Paul Regnaud. Origine et philosophie du langage, ou principes de linguistique indo-européenne. (Paris, Fischbacher, 1888, in-18, XIX-443 pages.)

En aurions-nous fini avec les prétentions, pour le moins excessives, de certaine école critique ? Et serait-il vrai que tous les grammairiens, en France et à l’étranger, ne trouvent plus de leur goût la proscription radicale, par les linguistes, de questions qui pourtant intéressent le langage, puisqu’elles portent sur ses origines et sur les premières formes de son développement ? Il est permis de le croire, après la publication récente et presque simultanée de deux importants ouvrages qui mettent ce problème au premier plan : The science of Thought, de M. Max Müller (Londres, 1887[1]), et surtout le beau livre sur l’Origine du langage, de M. Paul Regnaud, professeur de sanskrit et de grammaire comparée à la Faculté des Lettres de Lyon.
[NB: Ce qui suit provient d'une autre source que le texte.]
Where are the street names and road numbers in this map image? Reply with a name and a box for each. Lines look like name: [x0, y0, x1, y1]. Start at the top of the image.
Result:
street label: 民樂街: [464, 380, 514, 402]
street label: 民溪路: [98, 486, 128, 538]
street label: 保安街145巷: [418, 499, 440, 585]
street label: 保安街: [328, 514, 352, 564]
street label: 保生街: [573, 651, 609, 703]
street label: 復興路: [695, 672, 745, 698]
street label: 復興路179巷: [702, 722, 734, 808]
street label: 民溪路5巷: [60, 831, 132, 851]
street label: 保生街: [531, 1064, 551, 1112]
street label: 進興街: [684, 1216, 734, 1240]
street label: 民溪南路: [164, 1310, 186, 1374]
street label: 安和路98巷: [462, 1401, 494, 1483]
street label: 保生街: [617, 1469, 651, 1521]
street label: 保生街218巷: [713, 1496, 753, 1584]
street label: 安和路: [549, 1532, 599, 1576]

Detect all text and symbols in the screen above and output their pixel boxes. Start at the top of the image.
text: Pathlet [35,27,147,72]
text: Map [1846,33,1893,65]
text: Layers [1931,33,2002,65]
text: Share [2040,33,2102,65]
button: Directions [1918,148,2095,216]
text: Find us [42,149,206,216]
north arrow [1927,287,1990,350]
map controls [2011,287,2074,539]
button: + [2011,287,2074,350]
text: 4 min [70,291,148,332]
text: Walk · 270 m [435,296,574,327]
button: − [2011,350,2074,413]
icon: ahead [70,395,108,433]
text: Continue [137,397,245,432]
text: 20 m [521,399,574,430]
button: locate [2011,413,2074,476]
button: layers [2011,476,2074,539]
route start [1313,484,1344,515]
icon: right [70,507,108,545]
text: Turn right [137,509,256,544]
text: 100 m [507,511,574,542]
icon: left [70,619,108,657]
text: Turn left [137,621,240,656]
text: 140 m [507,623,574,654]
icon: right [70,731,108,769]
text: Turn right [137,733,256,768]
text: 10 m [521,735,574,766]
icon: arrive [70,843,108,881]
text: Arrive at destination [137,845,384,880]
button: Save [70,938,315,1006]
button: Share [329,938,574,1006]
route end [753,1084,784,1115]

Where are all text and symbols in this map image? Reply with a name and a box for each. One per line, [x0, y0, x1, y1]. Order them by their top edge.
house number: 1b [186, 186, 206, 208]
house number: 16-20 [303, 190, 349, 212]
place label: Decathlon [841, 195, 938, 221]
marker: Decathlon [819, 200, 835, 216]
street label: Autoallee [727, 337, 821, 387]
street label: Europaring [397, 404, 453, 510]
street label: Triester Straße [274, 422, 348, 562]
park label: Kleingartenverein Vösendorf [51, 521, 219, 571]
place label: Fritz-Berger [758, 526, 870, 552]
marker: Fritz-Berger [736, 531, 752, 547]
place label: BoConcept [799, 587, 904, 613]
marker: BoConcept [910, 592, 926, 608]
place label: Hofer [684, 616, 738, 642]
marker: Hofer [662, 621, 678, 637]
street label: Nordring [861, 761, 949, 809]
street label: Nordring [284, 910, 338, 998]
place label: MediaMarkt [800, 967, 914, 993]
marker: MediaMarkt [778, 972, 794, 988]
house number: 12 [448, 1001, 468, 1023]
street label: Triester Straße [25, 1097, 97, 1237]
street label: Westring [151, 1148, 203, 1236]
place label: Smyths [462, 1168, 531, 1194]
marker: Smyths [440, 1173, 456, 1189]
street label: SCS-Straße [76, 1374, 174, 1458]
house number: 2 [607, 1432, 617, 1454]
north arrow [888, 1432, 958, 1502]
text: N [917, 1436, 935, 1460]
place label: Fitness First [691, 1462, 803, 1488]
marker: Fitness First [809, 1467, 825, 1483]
Et qu’on ne parle point ici de philosophes égarés, une fois de plus, dans un domaine qui leur est, comme tant d’autres, étranger : nous avons devant nous des linguistes de profession, épris de leur science, et tout aussi jaloux qu’on puisse l’être de son exactitude et de sa rigueur. Le livre de M. Regnaud est tiré d’un Mémoire couronné par l’Académie des Sciences morales et politiques, qui ne lui a point ménagé les plus flatteurs et les plus légitimes éloges ; mais la doctrine qu’il expose, si sûre d’elle-même et si approfondie, n’est point due aux hasards d’une question de concours ; elle est le résultat d’une longue et minutieuse étude, d’une science positive des faits et des lois linguistiques, et l’auteur en avait déjà développé les preuves principales dans ses Essais de linguistique évolutionniste. C’est donc chez lui une conviction arrêtée qu’il existe un problème de l’origine du langage, et qu’il est permis, qu’il importe même de l’aborder parfois et de le traiter à fond. Problème philosophique ? c’est une autre affaire, et c’est à quoi nous contredirons ; une question d’origine, après tout, n’est pas nécessairement une question de philosophie ou de métaphysique, ce qui est tout un : et c’est sans doute par une méfiance spéciale de la métaphysique, que la Société de Linguistique de Paris, dans l’article 2 de ses Statuts, avait banni d’avance toute communication concernant l’origine

  1. Il en a été rendu compte dans la Revue, numéro de janvier 1888.